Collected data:

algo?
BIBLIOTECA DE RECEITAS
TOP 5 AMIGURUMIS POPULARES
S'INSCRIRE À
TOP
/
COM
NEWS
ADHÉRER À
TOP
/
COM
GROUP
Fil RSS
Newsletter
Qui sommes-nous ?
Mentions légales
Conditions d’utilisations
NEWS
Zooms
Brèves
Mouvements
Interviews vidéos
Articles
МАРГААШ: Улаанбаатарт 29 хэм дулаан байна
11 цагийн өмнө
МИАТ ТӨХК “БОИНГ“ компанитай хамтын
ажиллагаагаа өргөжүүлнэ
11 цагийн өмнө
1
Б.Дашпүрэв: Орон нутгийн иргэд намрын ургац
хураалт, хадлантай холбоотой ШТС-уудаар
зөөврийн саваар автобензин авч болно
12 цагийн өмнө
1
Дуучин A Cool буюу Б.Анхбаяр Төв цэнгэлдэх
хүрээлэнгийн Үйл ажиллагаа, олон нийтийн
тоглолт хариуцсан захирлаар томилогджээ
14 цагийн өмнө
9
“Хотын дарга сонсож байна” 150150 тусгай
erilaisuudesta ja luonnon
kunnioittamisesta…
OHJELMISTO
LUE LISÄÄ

### Exercise description
Type out the entries exactly as they appear above.

### Solution to this problem
algo?
BIBLIOTECA DE RECEITAS
TOP 5 AMIGURUMIS POPULARES
S'INSCRIRE À
TOP
/
COM
NEWS
ADHÉRER À
TOP
/
COM
GROUP
Fil RSS
Newsletter
Qui sommes-nous ?
Mentions légales
Conditions d’utilisations
NEWS
Zooms
Brèves
Mouvements
Interviews vidéos
Articles
МАРГААШ: Улаанбаатарт 29 хэм дулаан байна
11 цагийн өмнө
МИАТ ТӨХК “БОИНГ“ компанитай хамтын
ажиллагаагаа өргөжүүлнэ
11 цагийн өмнө
1
Б.Дашпүрэв: Орон нутгийн иргэд намрын ургац
хураалт, хадлантай холбоотой ШТС-уудаар
зөөврийн саваар автобензин авч болно
12 цагийн өмнө
1
Дуучин A Cool буюу Б.Анхбаяр Төв цэнгэлдэх
хүрээлэнгийн Үйл ажиллагаа, олон нийтийн
тоглолт хариуцсан захирлаар томилогджээ
14 цагийн өмнө
9
“Хотын дарга сонсож байна” 150150 тусгай
erilaisuudesta ja luonnon
kunnioittamisesta…
OHJELMISTO
LUE LISÄÄ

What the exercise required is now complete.